Aguirre, C. et al. Covid-19 in a patient with multiple sclerosis treated with natalizumab: May the blockade of integrins have a protective role? Multiple Sclerosis and Related Disorders (2020). https://doi.org/10.1016/j.msard.2020.102250

Date Published:

3 June 2020

Synopsis:

Multiple sclerosis (MS) is a chronic disease of the central nervous system caused by inflammation. Given that patients are immunosuppressed, new recommendations have been proposed for MS treatment to reduce the risk of infection and the number of hospital visits during the COVID-19 pandemic. Moreover, patients are given a longer dose of natalizumab, a drug that blocks receptors known as integrins. Integrins are cell surface receptors that are important for cell binding, migration and signalling.
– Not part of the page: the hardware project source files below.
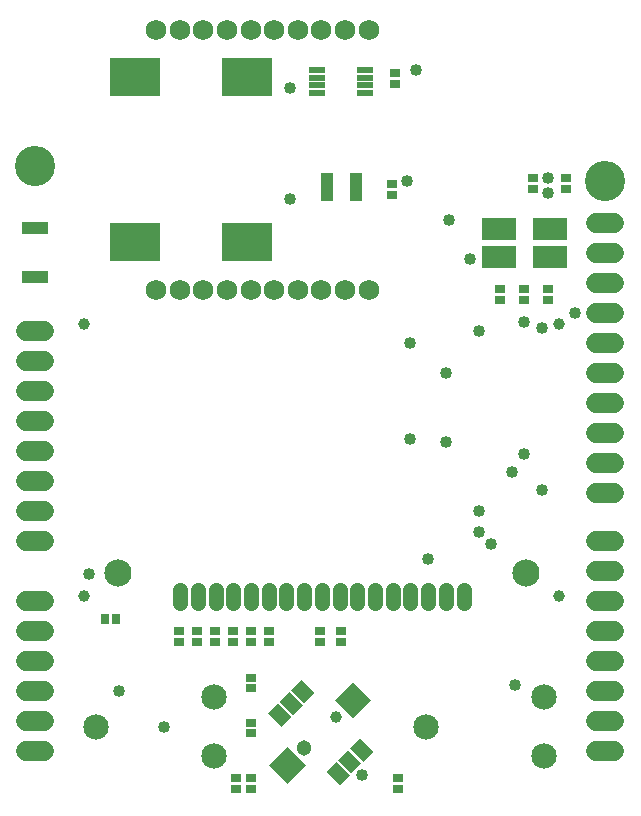
<source format=gts>
G75*
%MOIN*%
%OFA0B0*%
%FSLAX25Y25*%
%IPPOS*%
%LPD*%
%AMOC8*
5,1,8,0,0,1.08239X$1,22.5*
%
%ADD10C,0.08477*%
%ADD11R,0.06312X0.04737*%
%ADD12R,0.08674X0.08674*%
%ADD13C,0.03950*%
%ADD14C,0.05131*%
%ADD15R,0.16548X0.12611*%
%ADD16R,0.05524X0.02178*%
%ADD17R,0.03839X0.09646*%
%ADD18C,0.09068*%
%ADD19C,0.05162*%
%ADD20R,0.03800X0.02600*%
%ADD21R,0.11800X0.07800*%
%ADD22R,0.02600X0.03800*%
%ADD23C,0.06800*%
%ADD24C,0.06737*%
%ADD25C,0.13398*%
%ADD26R,0.08674X0.03950*%
%ADD27C,0.04000*%
D10*
X0035315Y0032000D03*
X0074685Y0022157D03*
X0074685Y0041843D03*
X0145315Y0032000D03*
X0184685Y0022157D03*
X0184685Y0041843D03*
D11*
G36*
X0124198Y0020248D02*
X0119735Y0024711D01*
X0123084Y0028060D01*
X0127547Y0023597D01*
X0124198Y0020248D01*
G37*
G36*
X0120301Y0016350D02*
X0115838Y0020813D01*
X0119187Y0024162D01*
X0123650Y0019699D01*
X0120301Y0016350D01*
G37*
G36*
X0116403Y0012453D02*
X0111940Y0016916D01*
X0115289Y0020265D01*
X0119752Y0015802D01*
X0116403Y0012453D01*
G37*
G36*
X0096916Y0031940D02*
X0092453Y0036403D01*
X0095802Y0039752D01*
X0100265Y0035289D01*
X0096916Y0031940D01*
G37*
G36*
X0100813Y0035838D02*
X0096350Y0040301D01*
X0099699Y0043650D01*
X0104162Y0039187D01*
X0100813Y0035838D01*
G37*
G36*
X0104711Y0039735D02*
X0100248Y0044198D01*
X0103597Y0047547D01*
X0108060Y0043084D01*
X0104711Y0039735D01*
G37*
D12*
G36*
X0120857Y0034724D02*
X0114724Y0040857D01*
X0120857Y0046990D01*
X0126990Y0040857D01*
X0120857Y0034724D01*
G37*
G36*
X0099143Y0013010D02*
X0093010Y0019143D01*
X0099143Y0025276D01*
X0105276Y0019143D01*
X0099143Y0013010D01*
G37*
D13*
X0115289Y0035289D03*
X0189630Y0075362D03*
X0189630Y0166307D03*
X0031362Y0166307D03*
X0031362Y0075362D03*
D14*
X0104711Y0024711D03*
D15*
X0085654Y0193441D03*
X0048252Y0193441D03*
X0048252Y0248559D03*
X0085654Y0248559D03*
D16*
X0109028Y0248280D03*
X0109028Y0250839D03*
X0109028Y0245720D03*
X0109028Y0243161D03*
X0124972Y0243161D03*
X0124972Y0245720D03*
X0124972Y0248280D03*
X0124972Y0250839D03*
D17*
X0121882Y0212000D03*
X0112118Y0212000D03*
D18*
X0178606Y0083039D03*
X0042386Y0083039D03*
D19*
X0063252Y0077543D02*
X0063252Y0073181D01*
X0069157Y0073181D02*
X0069157Y0077543D01*
X0075063Y0077543D02*
X0075063Y0073181D01*
X0080969Y0073181D02*
X0080969Y0077543D01*
X0086874Y0077543D02*
X0086874Y0073181D01*
X0092780Y0073181D02*
X0092780Y0077543D01*
X0098685Y0077543D02*
X0098685Y0073181D01*
X0104591Y0073181D02*
X0104591Y0077543D01*
X0110496Y0077543D02*
X0110496Y0073181D01*
X0116402Y0073181D02*
X0116402Y0077543D01*
X0122307Y0077543D02*
X0122307Y0073181D01*
X0128213Y0073181D02*
X0128213Y0077543D01*
X0134118Y0077543D02*
X0134118Y0073181D01*
X0140024Y0073181D02*
X0140024Y0077543D01*
X0145929Y0077543D02*
X0145929Y0073181D01*
X0151835Y0073181D02*
X0151835Y0077543D01*
X0157740Y0077543D02*
X0157740Y0073181D01*
D20*
X0117000Y0063800D03*
X0117000Y0060200D03*
X0110000Y0060200D03*
X0110000Y0063800D03*
X0093000Y0063800D03*
X0093000Y0060200D03*
X0087000Y0060200D03*
X0087000Y0063800D03*
X0081000Y0063800D03*
X0081000Y0060200D03*
X0075000Y0060200D03*
X0075000Y0063800D03*
X0069000Y0063800D03*
X0069000Y0060200D03*
X0063000Y0060200D03*
X0063000Y0063800D03*
X0087000Y0048300D03*
X0087000Y0044700D03*
X0087000Y0033300D03*
X0087000Y0029700D03*
X0087000Y0014800D03*
X0087000Y0011200D03*
X0082000Y0011200D03*
X0082000Y0014800D03*
X0136000Y0014800D03*
X0136000Y0011200D03*
X0170000Y0174200D03*
X0170000Y0177800D03*
X0178000Y0177800D03*
X0178000Y0174200D03*
X0186000Y0174200D03*
X0186000Y0177800D03*
X0181000Y0211200D03*
X0181000Y0214800D03*
X0192000Y0214800D03*
X0192000Y0211200D03*
X0134000Y0212800D03*
X0134000Y0209200D03*
X0135000Y0246200D03*
X0135000Y0249800D03*
D21*
X0169500Y0198000D03*
X0169500Y0188500D03*
X0186500Y0188500D03*
X0186500Y0198000D03*
D22*
X0041800Y0068000D03*
X0038200Y0068000D03*
D23*
X0055260Y0177693D03*
X0063134Y0177693D03*
X0071008Y0177693D03*
X0078882Y0177693D03*
X0086756Y0177693D03*
X0094630Y0177693D03*
X0102504Y0177693D03*
X0110378Y0177693D03*
X0118252Y0177693D03*
X0126126Y0177693D03*
X0126126Y0264307D03*
X0118252Y0264307D03*
X0110378Y0264307D03*
X0102504Y0264307D03*
X0094630Y0264307D03*
X0086756Y0264307D03*
X0078882Y0264307D03*
X0071008Y0264307D03*
X0063134Y0264307D03*
X0055260Y0264307D03*
D24*
X0017969Y0024000D02*
X0012031Y0024000D01*
X0012031Y0034000D02*
X0017969Y0034000D01*
X0017969Y0044000D02*
X0012031Y0044000D01*
X0012031Y0054000D02*
X0017969Y0054000D01*
X0017969Y0064000D02*
X0012031Y0064000D01*
X0012031Y0074000D02*
X0017969Y0074000D01*
X0017969Y0094000D02*
X0012031Y0094000D01*
X0012031Y0104000D02*
X0017969Y0104000D01*
X0017969Y0114000D02*
X0012031Y0114000D01*
X0012031Y0124000D02*
X0017969Y0124000D01*
X0017969Y0134000D02*
X0012031Y0134000D01*
X0012031Y0144000D02*
X0017969Y0144000D01*
X0017969Y0154000D02*
X0012031Y0154000D01*
X0012031Y0164000D02*
X0017969Y0164000D01*
X0202031Y0160000D02*
X0207969Y0160000D01*
X0207969Y0170000D02*
X0202031Y0170000D01*
X0202031Y0180000D02*
X0207969Y0180000D01*
X0207969Y0190000D02*
X0202031Y0190000D01*
X0202031Y0200000D02*
X0207969Y0200000D01*
X0207969Y0150000D02*
X0202031Y0150000D01*
X0202031Y0140000D02*
X0207969Y0140000D01*
X0207969Y0130000D02*
X0202031Y0130000D01*
X0202031Y0120000D02*
X0207969Y0120000D01*
X0207969Y0110000D02*
X0202031Y0110000D01*
X0202031Y0094000D02*
X0207969Y0094000D01*
X0207969Y0084000D02*
X0202031Y0084000D01*
X0202031Y0074000D02*
X0207969Y0074000D01*
X0207969Y0064000D02*
X0202031Y0064000D01*
X0202031Y0054000D02*
X0207969Y0054000D01*
X0207969Y0044000D02*
X0202031Y0044000D01*
X0202031Y0034000D02*
X0207969Y0034000D01*
X0207969Y0024000D02*
X0202031Y0024000D01*
D25*
X0205000Y0214000D03*
X0015000Y0219000D03*
D26*
X0015000Y0198268D03*
X0015000Y0181732D03*
D27*
X0033000Y0083000D03*
X0043000Y0044000D03*
X0058000Y0032000D03*
X0124000Y0016000D03*
X0175000Y0046000D03*
X0146000Y0088000D03*
X0163000Y0097000D03*
X0167000Y0093000D03*
X0163000Y0104000D03*
X0174000Y0117000D03*
X0178000Y0123000D03*
X0184000Y0111000D03*
X0151835Y0126835D03*
X0140024Y0128024D03*
X0152000Y0150000D03*
X0163000Y0164000D03*
X0178000Y0167000D03*
X0184000Y0165000D03*
X0195000Y0170000D03*
X0186000Y0210000D03*
X0186000Y0215000D03*
X0160000Y0188000D03*
X0153000Y0201000D03*
X0139000Y0214000D03*
X0142000Y0251000D03*
X0100000Y0245000D03*
X0100000Y0208000D03*
X0140000Y0160000D03*
M02*

</source>
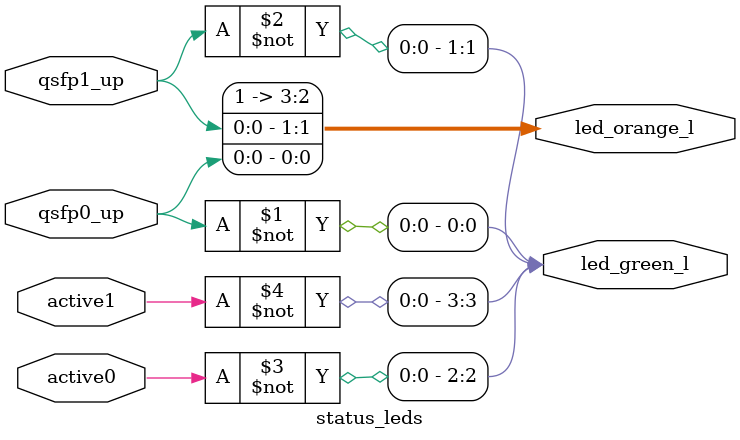
<source format=v>
module status_leds
(
    input qsfp0_up, qsfp1_up,

    input active0, active1,

    output[3:0] led_green_l, led_orange_l
);

assign led_orange_l = {     1'b1,     1'b1,  qsfp1_up,  qsfp0_up};
assign led_green_l  = { ~active1, ~active0, ~qsfp1_up, ~qsfp0_up};

endmodule
</source>
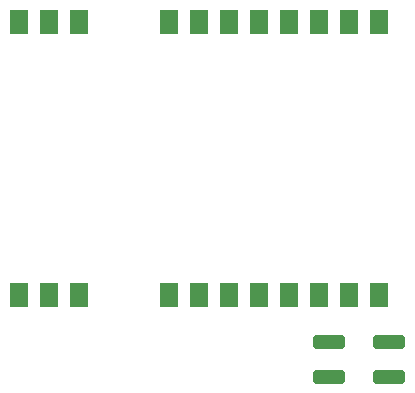
<source format=gbr>
%TF.GenerationSoftware,KiCad,Pcbnew,9.0.0*%
%TF.CreationDate,2025-02-26T09:21:49+02:00*%
%TF.ProjectId,E900M30S shield,45393030-4d33-4305-9320-736869656c64,rev?*%
%TF.SameCoordinates,Original*%
%TF.FileFunction,Paste,Top*%
%TF.FilePolarity,Positive*%
%FSLAX46Y46*%
G04 Gerber Fmt 4.6, Leading zero omitted, Abs format (unit mm)*
G04 Created by KiCad (PCBNEW 9.0.0) date 2025-02-26 09:21:49*
%MOMM*%
%LPD*%
G01*
G04 APERTURE LIST*
G04 Aperture macros list*
%AMRoundRect*
0 Rectangle with rounded corners*
0 $1 Rounding radius*
0 $2 $3 $4 $5 $6 $7 $8 $9 X,Y pos of 4 corners*
0 Add a 4 corners polygon primitive as box body*
4,1,4,$2,$3,$4,$5,$6,$7,$8,$9,$2,$3,0*
0 Add four circle primitives for the rounded corners*
1,1,$1+$1,$2,$3*
1,1,$1+$1,$4,$5*
1,1,$1+$1,$6,$7*
1,1,$1+$1,$8,$9*
0 Add four rect primitives between the rounded corners*
20,1,$1+$1,$2,$3,$4,$5,0*
20,1,$1+$1,$4,$5,$6,$7,0*
20,1,$1+$1,$6,$7,$8,$9,0*
20,1,$1+$1,$8,$9,$2,$3,0*%
G04 Aperture macros list end*
%ADD10RoundRect,0.250000X-1.100000X0.325000X-1.100000X-0.325000X1.100000X-0.325000X1.100000X0.325000X0*%
%ADD11R,1.510000X2.080000*%
G04 APERTURE END LIST*
D10*
%TO.C,C1*%
X148590000Y-128065000D03*
X148590000Y-131015000D03*
%TD*%
D11*
%TO.C,U1*%
X122330000Y-124110000D03*
X124870000Y-124110000D03*
X127410000Y-124110000D03*
X135010000Y-124110000D03*
X137550000Y-124110000D03*
X140090000Y-124110000D03*
X142630000Y-124110000D03*
X145170000Y-124110000D03*
X147710000Y-124110000D03*
X150250000Y-124110000D03*
X152790000Y-124110000D03*
X152790000Y-100960000D03*
X150250000Y-100960000D03*
X147710000Y-100960000D03*
X145170000Y-100960000D03*
X142630000Y-100960000D03*
X140090000Y-100960000D03*
X137550000Y-100960000D03*
X135010000Y-100960000D03*
X127410000Y-100960000D03*
X124870000Y-100960000D03*
X122330000Y-100960000D03*
%TD*%
D10*
%TO.C,C2*%
X153670000Y-128065000D03*
X153670000Y-131015000D03*
%TD*%
M02*

</source>
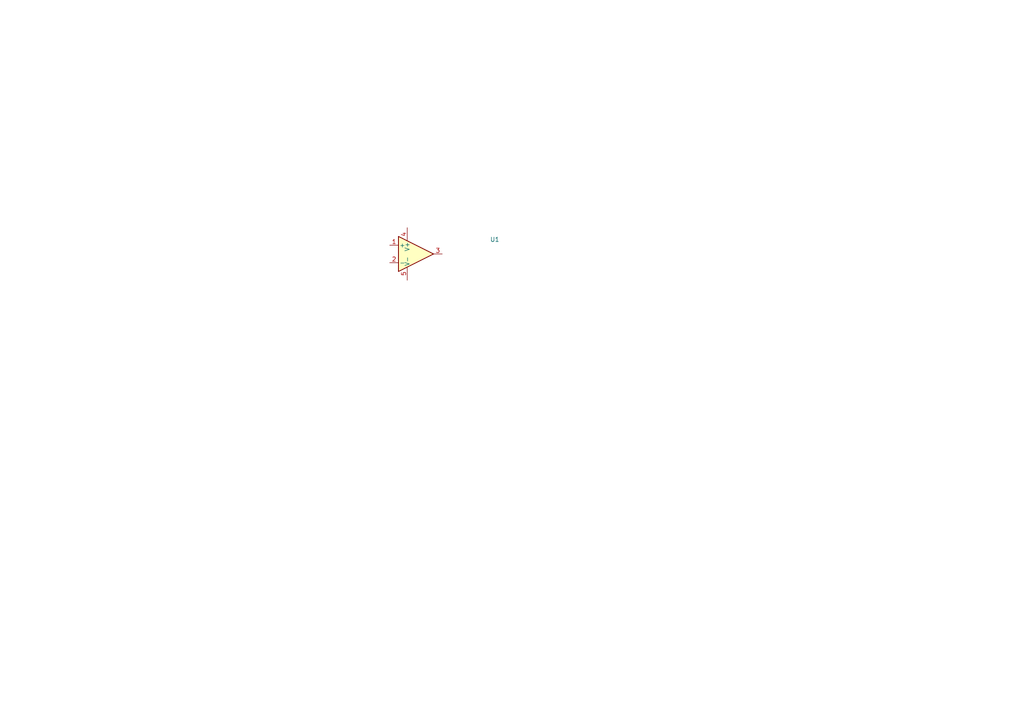
<source format=kicad_sch>
(kicad_sch (version 20230121) (generator eeschema)

  (uuid 08e95d2a-6ef1-4bec-bf9d-bdaf3fad4b13)

  (paper "A4")

  


  (symbol (lib_id "Simulation_SPICE:OPAMP") (at 120.65 73.66 0) (unit 1)
    (in_bom yes) (on_board yes) (dnp no) (fields_autoplaced)
    (uuid dc4ed647-7920-4ffa-a4ae-77d98179689a)
    (property "Reference" "U1" (at 143.51 69.4691 0)
      (effects (font (size 1.27 1.27)))
    )
    (property "Value" "${SIM.PARAMS}" (at 143.51 72.0091 0)
      (effects (font (size 1.27 1.27)))
    )
    (property "Footprint" "" (at 120.65 73.66 0)
      (effects (font (size 1.27 1.27)) hide)
    )
    (property "Datasheet" "~" (at 120.65 73.66 0)
      (effects (font (size 1.27 1.27)) hide)
    )
    (property "Sim.Pins" "1=LO 2=HO 3=COM 4=LIN 5=HIN" (at 120.65 73.66 0)
      (effects (font (size 1.27 1.27)) hide)
    )
    (property "Sim.Device" "SUBCKT" (at 120.65 73.66 0)
      (effects (font (size 1.27 1.27)) (justify left) hide)
    )
    (property "Sim.Library" "IR2101.lib" (at 120.65 73.66 0)
      (effects (font (size 1.27 1.27)) hide)
    )
    (property "Sim.Name" "IR2101" (at 120.65 73.66 0)
      (effects (font (size 1.27 1.27)) hide)
    )
    (pin "1" (uuid f7dee7ef-e8ab-46b4-a61a-5b8c7e68c7b0))
    (pin "2" (uuid 88880546-38cb-42dc-b292-e089104d06f8))
    (pin "3" (uuid 76302821-a1ec-402e-85e9-06bacc7c6398))
    (pin "4" (uuid 350c6acb-814d-49d8-a4d7-9cb30b091e5b))
    (pin "5" (uuid 1e63a9b4-6096-4789-bb91-2e909635be61))
    (instances
      (project "temp"
        (path "/08e95d2a-6ef1-4bec-bf9d-bdaf3fad4b13"
          (reference "U1") (unit 1)
        )
      )
    )
  )

  (sheet_instances
    (path "/" (page "1"))
  )
)

</source>
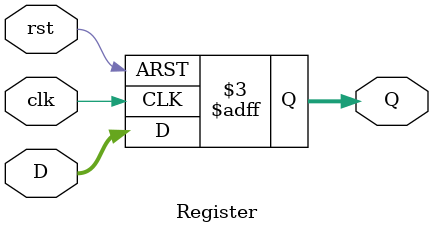
<source format=v>
module Register #(parameter size =4)( clk,rst,D,Q);
input	wire 	[size-1:0] 	 D;
input	wire			 clk,rst;
output reg 	[size-1:0] 	 Q;
 always @(posedge clk or negedge rst)
  begin
   if (!rst)
   	Q<=0;
   else 
   	Q<=D;
  end		
endmodule


</source>
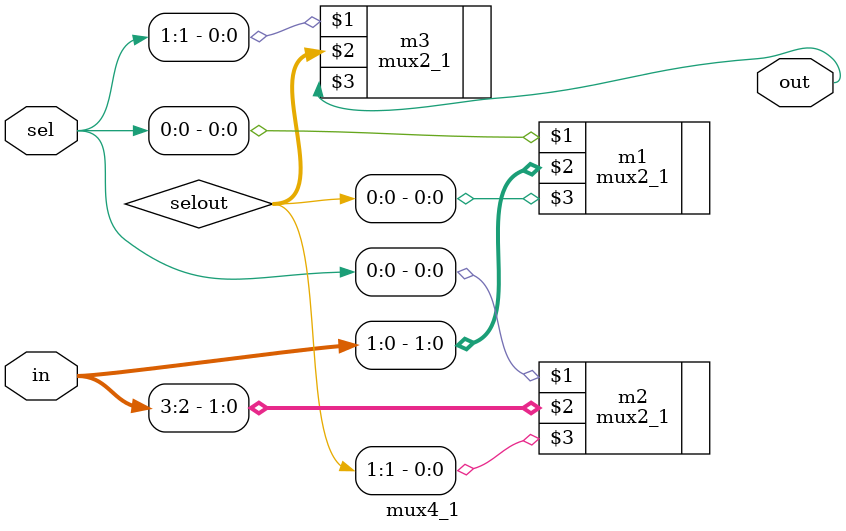
<source format=sv>
`timescale 1 ps / 100 fs

module mux4_1(sel,in,out);
	input logic [1:0]sel;
	input logic [3:0]in;
	output logic out;
	
	logic [1:0]selout;
	
	mux2_1 m1(sel[0],in[1:0],selout[0]);
	mux2_1 m2(sel[0],in[3:2],selout[1]);
	mux2_1 m3(sel[1],selout,out);

endmodule
</source>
It is hypothesized that COVID-19 binds to these cell surface receptors allowing for entry into human cells. This paper looks into a case where a patient, diagnosed with MS in 2013, was treated with natalizumab 48 hours before developing COVID-19 symptoms. The patient recovered quickly within one week with repeated negative results for COVID-19. It is proposed that the blockage of integrin receptors by natalizumab prevented some of the virus from binding therefore reducing the ability of the virus to replicate.